* **What the task requires**:
In the passage on habits, when does the writer say the daily "punctual assignation" takes place?

* **Selected passage**:
--------------------
A man should addict himself to the best rules, but not enslave himself to them, except to such, if there be any such, where obligation and servitude are of profit.

Both kings and philosophers go to stool, and ladies too; public lives are bound to ceremony; mine, that is obscure and private, enjoys all natural dispensation; soldier and Gascon are also qualities a little subject to indiscretion; wherefore I shall say of this act of relieving nature, that it is desirable to refer it to certain prescribed and nocturnal hours, and compel one's self to this by custom, as I have done; but not to subject one's self, as I have done in my declining years, to a particular convenience of place and seat for that purpose, and make it troublesome by long sitting; and yet, in the fouler offices, is it not in some measure excusable to require more care and cleanliness?

"Naturt homo mundum et elegans animal est."

[Man is by nature a clean and delicate creature."--Seneca,Ep., 92.]

Of all the actions of nature, I am the most impatient of being interrupted in that. I have seen many soldiers troubled with the unruliness of their bellies; whereas mine and I never fail of our punctual assignation, which is at leaping out of bed, if some indispensable business or sickness does not molest us.
--------------------
Stored items
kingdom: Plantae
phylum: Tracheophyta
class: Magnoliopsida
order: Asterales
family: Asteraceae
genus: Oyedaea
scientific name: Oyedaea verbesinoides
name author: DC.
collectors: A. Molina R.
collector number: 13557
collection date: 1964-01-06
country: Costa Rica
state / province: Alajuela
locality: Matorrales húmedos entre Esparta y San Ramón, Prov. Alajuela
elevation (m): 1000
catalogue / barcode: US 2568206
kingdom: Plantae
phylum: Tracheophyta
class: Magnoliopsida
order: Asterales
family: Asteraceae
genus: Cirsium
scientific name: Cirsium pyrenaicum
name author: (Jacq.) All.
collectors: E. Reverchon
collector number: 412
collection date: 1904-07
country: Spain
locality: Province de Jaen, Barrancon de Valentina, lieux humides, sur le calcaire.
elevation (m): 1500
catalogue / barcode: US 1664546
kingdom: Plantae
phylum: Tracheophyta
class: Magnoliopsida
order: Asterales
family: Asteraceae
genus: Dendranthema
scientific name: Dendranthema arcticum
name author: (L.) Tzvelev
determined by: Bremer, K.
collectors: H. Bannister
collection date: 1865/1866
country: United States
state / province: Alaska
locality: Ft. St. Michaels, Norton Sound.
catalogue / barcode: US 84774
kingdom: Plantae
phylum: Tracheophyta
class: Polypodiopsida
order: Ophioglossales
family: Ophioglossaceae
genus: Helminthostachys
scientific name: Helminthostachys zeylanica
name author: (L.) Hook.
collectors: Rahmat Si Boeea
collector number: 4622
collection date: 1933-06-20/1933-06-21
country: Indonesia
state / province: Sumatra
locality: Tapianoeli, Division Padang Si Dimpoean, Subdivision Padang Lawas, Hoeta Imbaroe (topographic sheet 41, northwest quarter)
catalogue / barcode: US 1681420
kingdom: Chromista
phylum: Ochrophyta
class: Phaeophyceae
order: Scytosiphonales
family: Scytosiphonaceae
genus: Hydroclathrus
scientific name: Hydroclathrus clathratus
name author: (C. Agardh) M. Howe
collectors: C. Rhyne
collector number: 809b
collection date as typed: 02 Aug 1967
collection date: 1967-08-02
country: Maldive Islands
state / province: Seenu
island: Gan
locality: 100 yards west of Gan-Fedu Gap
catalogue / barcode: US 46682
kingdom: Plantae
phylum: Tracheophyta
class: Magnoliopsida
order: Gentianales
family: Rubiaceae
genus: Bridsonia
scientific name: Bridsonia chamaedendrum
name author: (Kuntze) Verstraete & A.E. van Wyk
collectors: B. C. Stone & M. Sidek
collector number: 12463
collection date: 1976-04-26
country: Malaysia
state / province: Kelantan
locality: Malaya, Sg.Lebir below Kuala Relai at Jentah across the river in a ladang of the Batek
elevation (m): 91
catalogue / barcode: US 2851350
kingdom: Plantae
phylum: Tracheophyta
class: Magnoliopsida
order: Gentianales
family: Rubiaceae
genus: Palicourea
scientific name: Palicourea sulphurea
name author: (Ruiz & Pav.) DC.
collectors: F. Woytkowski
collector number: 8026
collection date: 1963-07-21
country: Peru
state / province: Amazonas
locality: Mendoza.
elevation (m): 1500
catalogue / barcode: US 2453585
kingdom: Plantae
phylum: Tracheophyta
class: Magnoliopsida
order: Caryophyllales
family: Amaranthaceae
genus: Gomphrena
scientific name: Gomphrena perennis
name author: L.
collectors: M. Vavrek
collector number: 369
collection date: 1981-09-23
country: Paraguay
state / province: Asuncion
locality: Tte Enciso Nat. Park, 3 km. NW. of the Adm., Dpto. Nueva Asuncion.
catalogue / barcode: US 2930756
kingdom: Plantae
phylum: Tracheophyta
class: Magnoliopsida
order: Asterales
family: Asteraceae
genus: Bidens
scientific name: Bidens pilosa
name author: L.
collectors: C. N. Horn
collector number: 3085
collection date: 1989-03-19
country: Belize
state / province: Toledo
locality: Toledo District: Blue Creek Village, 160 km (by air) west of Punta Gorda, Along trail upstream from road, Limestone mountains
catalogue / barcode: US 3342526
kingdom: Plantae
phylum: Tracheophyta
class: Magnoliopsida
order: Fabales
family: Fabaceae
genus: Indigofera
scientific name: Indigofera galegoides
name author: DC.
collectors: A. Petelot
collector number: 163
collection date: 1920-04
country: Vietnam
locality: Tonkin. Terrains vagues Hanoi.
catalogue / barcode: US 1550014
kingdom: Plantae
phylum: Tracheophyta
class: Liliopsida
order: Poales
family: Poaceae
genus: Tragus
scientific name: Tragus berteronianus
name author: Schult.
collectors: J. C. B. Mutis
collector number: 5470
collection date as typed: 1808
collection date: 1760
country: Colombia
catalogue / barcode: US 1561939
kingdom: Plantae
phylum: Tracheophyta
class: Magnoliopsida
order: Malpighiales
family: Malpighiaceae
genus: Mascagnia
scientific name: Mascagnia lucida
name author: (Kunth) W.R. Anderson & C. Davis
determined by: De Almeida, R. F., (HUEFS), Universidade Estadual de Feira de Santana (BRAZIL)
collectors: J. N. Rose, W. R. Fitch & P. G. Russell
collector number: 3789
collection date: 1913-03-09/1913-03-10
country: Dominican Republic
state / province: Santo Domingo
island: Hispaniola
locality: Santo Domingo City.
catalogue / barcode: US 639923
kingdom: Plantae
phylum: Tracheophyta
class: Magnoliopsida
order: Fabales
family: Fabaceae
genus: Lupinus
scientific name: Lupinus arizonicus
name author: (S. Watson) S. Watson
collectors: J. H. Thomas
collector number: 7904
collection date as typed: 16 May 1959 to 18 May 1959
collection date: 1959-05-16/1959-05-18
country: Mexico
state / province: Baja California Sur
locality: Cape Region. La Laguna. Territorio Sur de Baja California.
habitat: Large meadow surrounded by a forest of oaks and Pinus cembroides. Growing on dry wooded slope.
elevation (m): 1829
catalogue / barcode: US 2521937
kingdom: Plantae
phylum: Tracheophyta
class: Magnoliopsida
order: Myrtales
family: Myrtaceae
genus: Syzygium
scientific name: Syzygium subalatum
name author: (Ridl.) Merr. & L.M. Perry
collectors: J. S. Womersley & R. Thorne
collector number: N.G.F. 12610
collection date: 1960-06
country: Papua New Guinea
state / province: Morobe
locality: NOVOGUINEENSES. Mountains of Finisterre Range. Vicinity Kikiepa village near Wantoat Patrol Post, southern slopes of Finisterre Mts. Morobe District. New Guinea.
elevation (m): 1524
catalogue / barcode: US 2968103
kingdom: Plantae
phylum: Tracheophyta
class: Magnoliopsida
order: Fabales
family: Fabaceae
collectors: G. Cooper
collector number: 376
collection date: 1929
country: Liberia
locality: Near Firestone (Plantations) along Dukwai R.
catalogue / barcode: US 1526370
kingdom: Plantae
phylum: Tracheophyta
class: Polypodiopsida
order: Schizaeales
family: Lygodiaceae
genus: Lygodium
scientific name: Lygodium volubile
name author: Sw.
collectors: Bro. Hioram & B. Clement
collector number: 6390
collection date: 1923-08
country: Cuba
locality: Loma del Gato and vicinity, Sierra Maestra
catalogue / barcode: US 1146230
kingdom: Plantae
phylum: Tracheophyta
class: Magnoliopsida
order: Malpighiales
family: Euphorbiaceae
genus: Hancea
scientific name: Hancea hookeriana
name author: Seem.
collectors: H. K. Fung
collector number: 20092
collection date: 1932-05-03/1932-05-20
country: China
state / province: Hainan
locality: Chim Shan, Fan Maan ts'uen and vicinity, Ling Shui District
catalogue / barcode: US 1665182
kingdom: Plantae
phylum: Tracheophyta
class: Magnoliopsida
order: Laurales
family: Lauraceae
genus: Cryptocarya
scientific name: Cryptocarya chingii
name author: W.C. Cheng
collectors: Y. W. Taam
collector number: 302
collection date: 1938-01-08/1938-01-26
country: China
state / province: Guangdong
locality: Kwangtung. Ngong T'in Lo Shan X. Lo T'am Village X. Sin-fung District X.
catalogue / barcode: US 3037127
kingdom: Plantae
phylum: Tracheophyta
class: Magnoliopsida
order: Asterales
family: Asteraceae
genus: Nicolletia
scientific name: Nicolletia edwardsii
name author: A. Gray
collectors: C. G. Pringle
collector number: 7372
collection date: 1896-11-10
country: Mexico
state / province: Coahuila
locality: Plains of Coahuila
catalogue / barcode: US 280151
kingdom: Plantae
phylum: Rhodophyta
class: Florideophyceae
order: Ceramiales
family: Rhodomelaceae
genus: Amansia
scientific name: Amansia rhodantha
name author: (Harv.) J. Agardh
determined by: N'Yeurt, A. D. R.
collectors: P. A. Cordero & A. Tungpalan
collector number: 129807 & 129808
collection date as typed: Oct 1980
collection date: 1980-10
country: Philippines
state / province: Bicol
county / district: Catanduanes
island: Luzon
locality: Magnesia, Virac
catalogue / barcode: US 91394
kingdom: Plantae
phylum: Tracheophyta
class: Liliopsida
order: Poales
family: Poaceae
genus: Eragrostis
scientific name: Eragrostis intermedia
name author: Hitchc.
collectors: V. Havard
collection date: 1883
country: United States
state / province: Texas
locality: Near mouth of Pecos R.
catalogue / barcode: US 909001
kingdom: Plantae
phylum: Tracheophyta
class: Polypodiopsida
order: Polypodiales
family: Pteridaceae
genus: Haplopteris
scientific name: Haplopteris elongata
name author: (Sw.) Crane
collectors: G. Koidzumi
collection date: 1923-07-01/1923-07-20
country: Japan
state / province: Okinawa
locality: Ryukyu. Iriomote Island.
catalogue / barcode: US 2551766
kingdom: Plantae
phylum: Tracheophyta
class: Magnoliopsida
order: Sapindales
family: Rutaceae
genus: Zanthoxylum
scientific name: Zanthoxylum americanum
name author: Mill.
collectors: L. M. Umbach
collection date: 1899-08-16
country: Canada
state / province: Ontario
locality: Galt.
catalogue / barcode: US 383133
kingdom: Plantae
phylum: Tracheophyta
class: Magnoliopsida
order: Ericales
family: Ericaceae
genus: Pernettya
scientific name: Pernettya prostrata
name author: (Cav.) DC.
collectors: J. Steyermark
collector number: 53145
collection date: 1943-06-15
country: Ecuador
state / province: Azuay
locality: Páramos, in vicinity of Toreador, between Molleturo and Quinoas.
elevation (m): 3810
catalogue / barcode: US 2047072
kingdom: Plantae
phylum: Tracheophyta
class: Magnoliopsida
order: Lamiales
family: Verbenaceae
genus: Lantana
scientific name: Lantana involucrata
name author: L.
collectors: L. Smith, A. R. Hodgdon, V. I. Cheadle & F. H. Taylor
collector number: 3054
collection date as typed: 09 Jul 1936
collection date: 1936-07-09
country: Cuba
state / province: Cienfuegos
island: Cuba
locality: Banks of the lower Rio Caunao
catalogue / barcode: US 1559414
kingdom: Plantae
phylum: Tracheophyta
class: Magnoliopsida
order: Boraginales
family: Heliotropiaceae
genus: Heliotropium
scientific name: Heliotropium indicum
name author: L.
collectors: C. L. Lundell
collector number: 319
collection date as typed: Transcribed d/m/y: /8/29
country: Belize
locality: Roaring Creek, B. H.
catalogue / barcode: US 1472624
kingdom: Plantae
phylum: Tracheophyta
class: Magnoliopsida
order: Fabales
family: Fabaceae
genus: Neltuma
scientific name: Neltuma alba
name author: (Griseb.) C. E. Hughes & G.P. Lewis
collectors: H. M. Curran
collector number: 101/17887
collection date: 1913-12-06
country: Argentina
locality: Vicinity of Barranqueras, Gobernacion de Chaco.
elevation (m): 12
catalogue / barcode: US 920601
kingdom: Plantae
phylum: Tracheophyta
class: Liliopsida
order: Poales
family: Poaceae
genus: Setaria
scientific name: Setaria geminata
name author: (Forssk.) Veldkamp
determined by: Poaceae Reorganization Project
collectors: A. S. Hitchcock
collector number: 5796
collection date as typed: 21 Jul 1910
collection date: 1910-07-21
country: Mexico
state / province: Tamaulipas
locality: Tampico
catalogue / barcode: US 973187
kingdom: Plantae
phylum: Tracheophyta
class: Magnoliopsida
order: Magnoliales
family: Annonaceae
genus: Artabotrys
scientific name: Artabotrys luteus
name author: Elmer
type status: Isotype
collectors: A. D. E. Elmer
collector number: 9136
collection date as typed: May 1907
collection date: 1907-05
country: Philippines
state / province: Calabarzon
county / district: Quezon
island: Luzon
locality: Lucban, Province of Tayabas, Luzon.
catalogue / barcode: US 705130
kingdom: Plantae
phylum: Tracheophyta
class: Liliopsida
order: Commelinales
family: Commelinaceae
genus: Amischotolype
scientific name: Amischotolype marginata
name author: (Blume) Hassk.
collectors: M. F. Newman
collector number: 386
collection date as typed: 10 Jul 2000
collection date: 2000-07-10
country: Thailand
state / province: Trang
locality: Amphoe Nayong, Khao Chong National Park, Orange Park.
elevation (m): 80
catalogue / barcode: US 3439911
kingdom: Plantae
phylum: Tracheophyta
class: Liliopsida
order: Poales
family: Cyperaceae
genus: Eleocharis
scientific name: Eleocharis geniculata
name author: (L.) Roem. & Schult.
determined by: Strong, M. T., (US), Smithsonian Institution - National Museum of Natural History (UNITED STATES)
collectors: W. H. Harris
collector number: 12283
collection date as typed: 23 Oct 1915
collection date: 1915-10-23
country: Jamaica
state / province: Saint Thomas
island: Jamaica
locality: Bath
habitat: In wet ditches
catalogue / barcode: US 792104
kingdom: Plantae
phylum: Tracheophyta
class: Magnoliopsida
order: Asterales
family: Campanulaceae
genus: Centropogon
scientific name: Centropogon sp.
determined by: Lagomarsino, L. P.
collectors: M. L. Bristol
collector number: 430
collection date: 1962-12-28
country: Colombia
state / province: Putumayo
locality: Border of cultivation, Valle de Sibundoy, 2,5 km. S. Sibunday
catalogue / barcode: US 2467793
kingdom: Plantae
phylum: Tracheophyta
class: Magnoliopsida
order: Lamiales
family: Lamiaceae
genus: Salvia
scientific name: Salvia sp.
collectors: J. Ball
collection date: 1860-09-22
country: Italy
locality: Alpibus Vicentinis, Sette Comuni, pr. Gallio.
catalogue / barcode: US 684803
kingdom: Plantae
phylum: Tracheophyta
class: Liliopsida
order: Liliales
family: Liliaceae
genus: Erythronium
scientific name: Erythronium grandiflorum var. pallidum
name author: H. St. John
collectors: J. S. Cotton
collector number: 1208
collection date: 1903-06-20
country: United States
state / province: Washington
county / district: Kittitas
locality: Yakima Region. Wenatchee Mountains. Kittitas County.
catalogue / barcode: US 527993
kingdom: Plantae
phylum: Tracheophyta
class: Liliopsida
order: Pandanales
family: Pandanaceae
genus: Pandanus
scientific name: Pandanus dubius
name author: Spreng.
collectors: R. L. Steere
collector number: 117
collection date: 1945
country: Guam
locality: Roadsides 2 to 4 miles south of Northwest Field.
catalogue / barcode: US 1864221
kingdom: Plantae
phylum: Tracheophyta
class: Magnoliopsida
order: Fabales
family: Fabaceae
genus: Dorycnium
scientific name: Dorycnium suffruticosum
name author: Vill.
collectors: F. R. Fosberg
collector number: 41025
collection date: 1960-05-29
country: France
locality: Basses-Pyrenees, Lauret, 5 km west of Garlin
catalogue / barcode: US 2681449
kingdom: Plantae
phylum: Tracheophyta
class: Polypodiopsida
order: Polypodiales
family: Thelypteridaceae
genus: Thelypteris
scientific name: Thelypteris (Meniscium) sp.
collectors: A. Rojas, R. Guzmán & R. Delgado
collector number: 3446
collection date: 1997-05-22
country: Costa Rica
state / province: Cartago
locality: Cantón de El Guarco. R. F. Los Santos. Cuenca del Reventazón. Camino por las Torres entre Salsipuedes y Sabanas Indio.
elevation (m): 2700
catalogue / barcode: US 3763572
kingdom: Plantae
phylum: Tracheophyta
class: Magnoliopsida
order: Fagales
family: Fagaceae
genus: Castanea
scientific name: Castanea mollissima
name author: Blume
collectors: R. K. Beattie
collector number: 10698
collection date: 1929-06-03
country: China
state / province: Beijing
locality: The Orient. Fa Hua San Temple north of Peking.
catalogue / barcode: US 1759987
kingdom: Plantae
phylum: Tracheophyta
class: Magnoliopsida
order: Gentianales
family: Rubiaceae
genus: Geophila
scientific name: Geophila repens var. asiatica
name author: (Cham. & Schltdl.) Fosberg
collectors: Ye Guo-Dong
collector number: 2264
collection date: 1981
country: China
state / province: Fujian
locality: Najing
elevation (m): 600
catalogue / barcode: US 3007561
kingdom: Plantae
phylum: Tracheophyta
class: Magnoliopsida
--------------------
* **Answer for this exercise**:
At leaping out of bed.